Besides the FERC priorities additional priorities were added in responses to stakeholder

feedback. Two specific examples are:

  • 5. Advanced metering infrastructure: We need meters that don't just allow customers and utilities to see energy usage in real-time, but actually allows them to do something about it—like charge different prices for energy used at different times of day or remotely control appliances and heating and air-conditioning systems.
  • 6. Distribution Grid Management: We must maximize the performance of transformers and other components of distribution systems, and integrate with transmission systems and customer operations.

Also central to this report is the issue of cyber security.

This is an area in which we need to take the time to do it right because security must be designed deliberately into the foundation of the Smart Grid. It cannot be added on later, and it must be uniform. Having 48 of 50 states implement security specifications will not suffice.

The Smart Grid gets its “smarts” from sophisticated computer systems—but that also provides vulnerability.

In recent years, cyber attacks have increased in both number and severity. Without the right protections, an attacker might penetrate a network, gain access to control software, and destabilize the grid in unpredictable ways.
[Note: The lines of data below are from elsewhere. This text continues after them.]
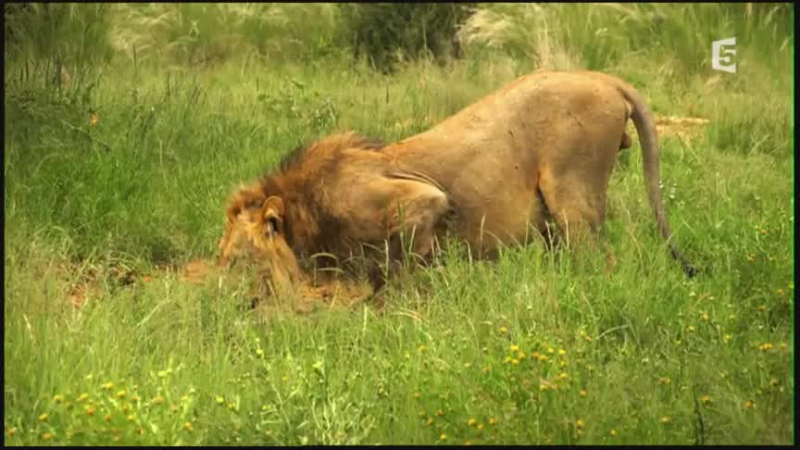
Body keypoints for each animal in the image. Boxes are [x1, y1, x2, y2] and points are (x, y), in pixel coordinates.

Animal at [217, 69, 692, 296]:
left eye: (234, 258)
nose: (221, 296)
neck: (305, 212)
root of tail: (603, 77)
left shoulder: (422, 199)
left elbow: (405, 270)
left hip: (572, 195)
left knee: (600, 261)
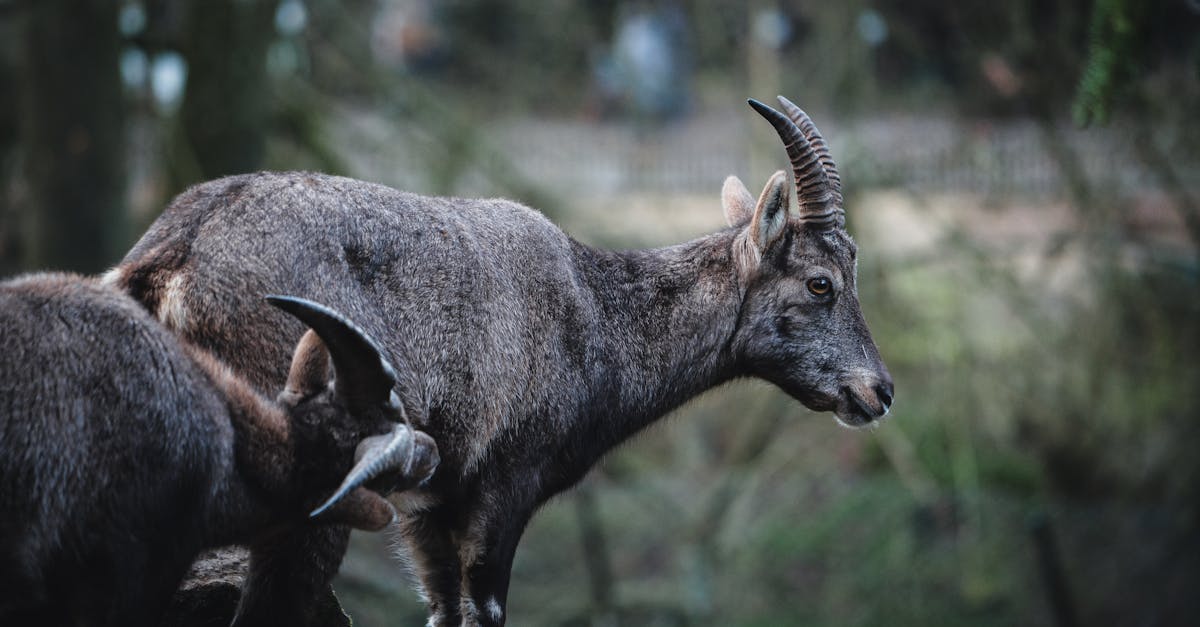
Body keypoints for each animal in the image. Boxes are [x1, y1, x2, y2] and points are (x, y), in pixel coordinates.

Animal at [105, 96, 894, 626]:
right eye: (821, 281)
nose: (879, 391)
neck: (597, 316)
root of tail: (172, 256)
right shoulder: (503, 489)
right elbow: (484, 610)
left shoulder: (430, 516)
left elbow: (443, 610)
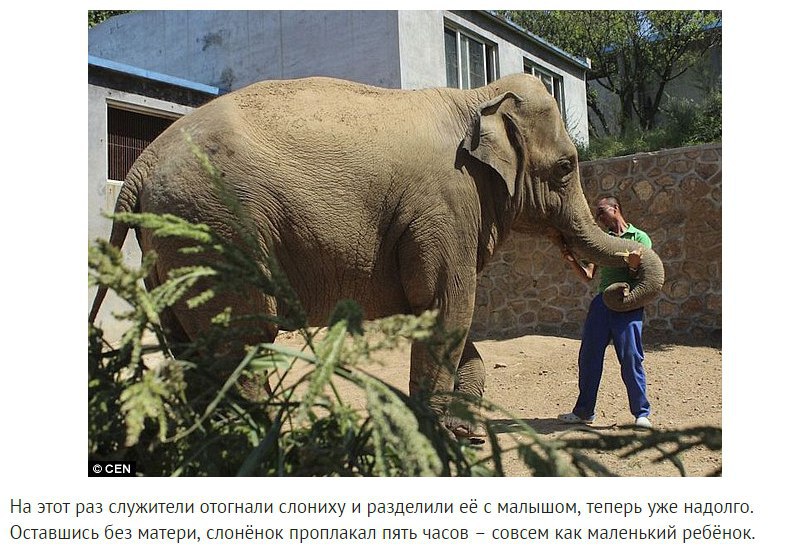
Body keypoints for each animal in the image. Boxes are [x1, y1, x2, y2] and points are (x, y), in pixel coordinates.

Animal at [88, 73, 664, 438]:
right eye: (566, 167)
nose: (623, 274)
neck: (476, 96)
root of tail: (140, 164)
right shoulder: (446, 204)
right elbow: (449, 311)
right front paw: (435, 435)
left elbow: (444, 320)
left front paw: (463, 433)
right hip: (219, 229)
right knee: (242, 338)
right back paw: (262, 439)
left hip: (176, 245)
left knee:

That’s why NIST organized a group with more than 200 participants from the private and public sectors to identify cyber security considerations including risk assessments, assessing vulnerabilities, architectures, and other requirements for protecting the Smart Grid. A chapter in the report describes these efforts.

These are the highlights of the report. But where do we go from here?

Following the 30-day public review and comment on this draft, NIST will provide its initial framework document, or what we’re calling Release 1.0 to the Federal Energy Regulatory Commission (FERC), which they can use to start a rulemaking proceeding based on the report’s standards and protocols. This will help ensure the Smart Grid will be functional and interoperable in interstate transmission of electric power, and in regional and wholesale electricity markets.

The final version of Release 1.0, which will be issued later in 2009, also will serve to guide the work of the Smart Grid Interoperability Panel, which will identify, prioritize and address new requirements for Smart Grid interoperability and security.

This is indeed a daunting and important project you are a part of.

In 2000, the U.S. National Academy of Engineering ranked the creation of a national electric grid as the greatest engineering achievement of the 20th century.

And now you're trying to reengineer it.

At stake is America's energy future and the economic competitiveness of our nation.

I thank you for all the hard work you have already done—and know I speak for everyone at NIST when I say that I am looking forward to making history with all of you in the months and years ahead.